So, what started as take a week to set up a new nagios server at work ended up taking almost a month...because there were many days where I'd only have an hour or less to put some time into the side task. The other stumbling block was I had decided that the new nagios server configuration files would get managed under subversion, instead of RCS as it had been done in the previous two incarnations. New SA's don't seem to understand RCS and that the file is read-only for a reason...and its not to make them use
:w! ... which lately has resulted in a the sudden reappearance of monitors of systems that had been shutdown long ago.
Though now that I think of it, there used to be the documented procedure for editing zone files (back when it was done directly on the master nameserver and version controlled by RCS.) Which as I recall was to perform an
rcsdiff, and then use the appropriate workflow to edit the zone file.
% rcsdiff zonefile if differences % rcs -l zonefile % ci -l zonefile make rude comment that somebody made edits % vi zonefile % ci -u zonefile else % co -l zonefile % vi zonefile % ci -u zonefile fi
But, when I took over managing DNS servers, I switched to having cfengine manage them and the zone files now live under
masterfiles, so version control is now done using subversion.

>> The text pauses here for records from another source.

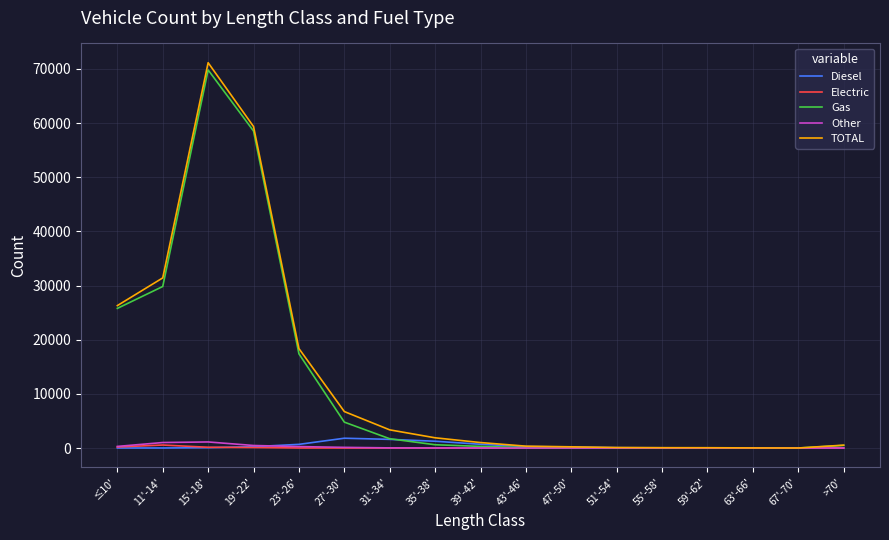

What is the spread (max minus min) of values at 27'-30'?

6726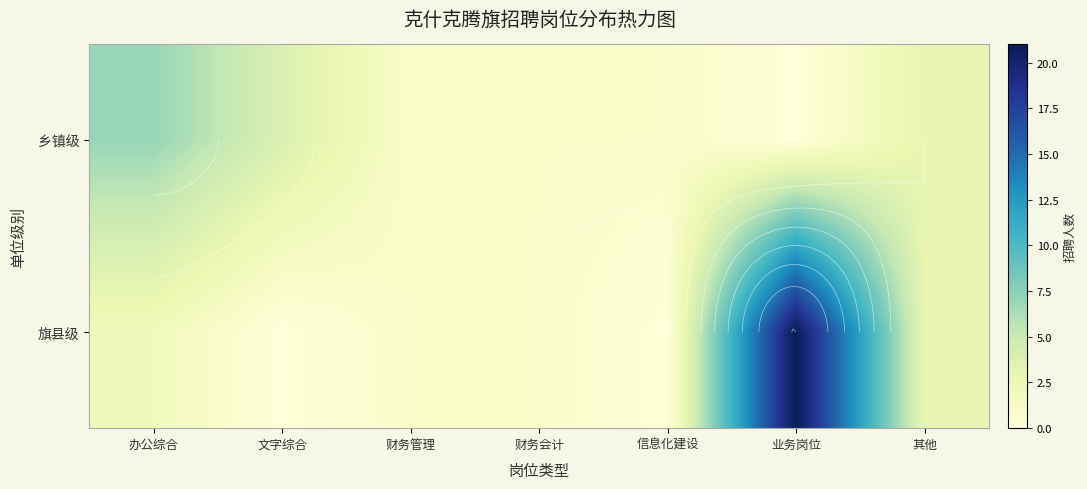

Is it true that 旗县级 equals 1 at 财务会计?

True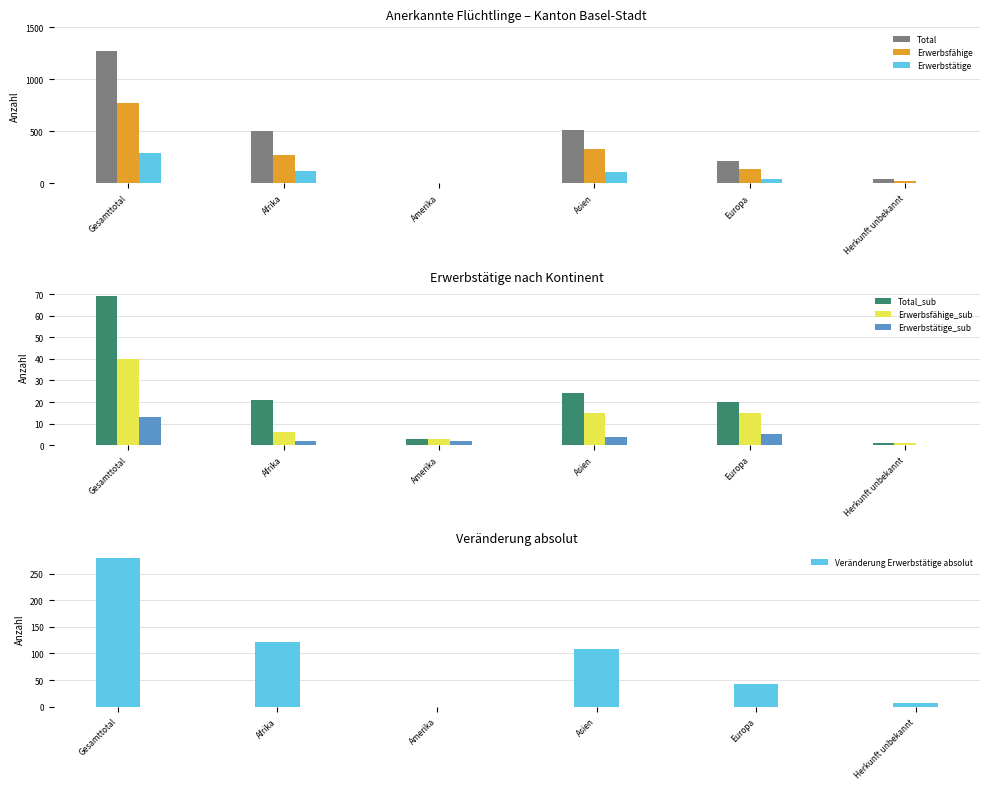

At which label does Erwerbstätige_sub reach its minimum?

Herkunft unbekannt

Had started butchering the DNS section in the wiki, probably should see about writing something up on all the not so simple things I've done to DNS since taking it over...like split, stealth, sed processing of master zone for different views, DNSSEC, the incomplete work to allow outside secondary to take over as master should we ever get a DR site, and other gotchas, like consistent naming of slave zone files now that they are binary.
Additionally work on the nagios at work was hampered by the fact that for Solaris and legacy provisioning is CF2, and the new chef based provisioning is still a work in progress...where I haven't had time to get into any of it yet. So, I had to recreate my CF3 promises for nagios in CF2.
But Friday before last weekend it finally reached the point where it was ready to go live. Though I've been rolling in other wishlist items and smashing bugs in its configuration, and still need to decide what the actual procedure will be for delegating sections of nagios to other groups.
One of the things I had done with new nagios at work, was set up PNP4Nagios...as I had done at home. And, while looking to see if I needed to apply performance tweaks to the work nagios, all the pointers were to have mrtg or cacti collect and plot data from nagiostats. Well, a new work cacti is probably not going to happen anytime soon, and the old cacti(s) are struggling to monitor what they have now (I spent some time a while back trying to tune one them...but its probably partly being hampered by the fact that its mysql can use double the memory that is allocated to the VM. though reducing it from running 2 spine's of 200 threads each...on the 2 CPU VM to a single spine with fewer threads has helped. Something like the boost plugin would probably help in this case, but the version of cacti is pre-PIA. But, it could be a long time before it get's replaced (not sure if upgrade is possible....) Our old cacti is running on a Dell poweredge server that has been out of service over 6 years... with the cacti instance over 8 years old (Jul 8, 2005)....and the OS is RHEL3.
Anyways, it occurs to me that there should be a way to get PNP4Nagios to generate the graphs, and I search around and find check_nagiostats. Though no template for it. Oh, there's a template nagiostats.php, if I create a link for check_nagiostats.php it should get me 'better' graphs. Which is what I have CF2 do at work.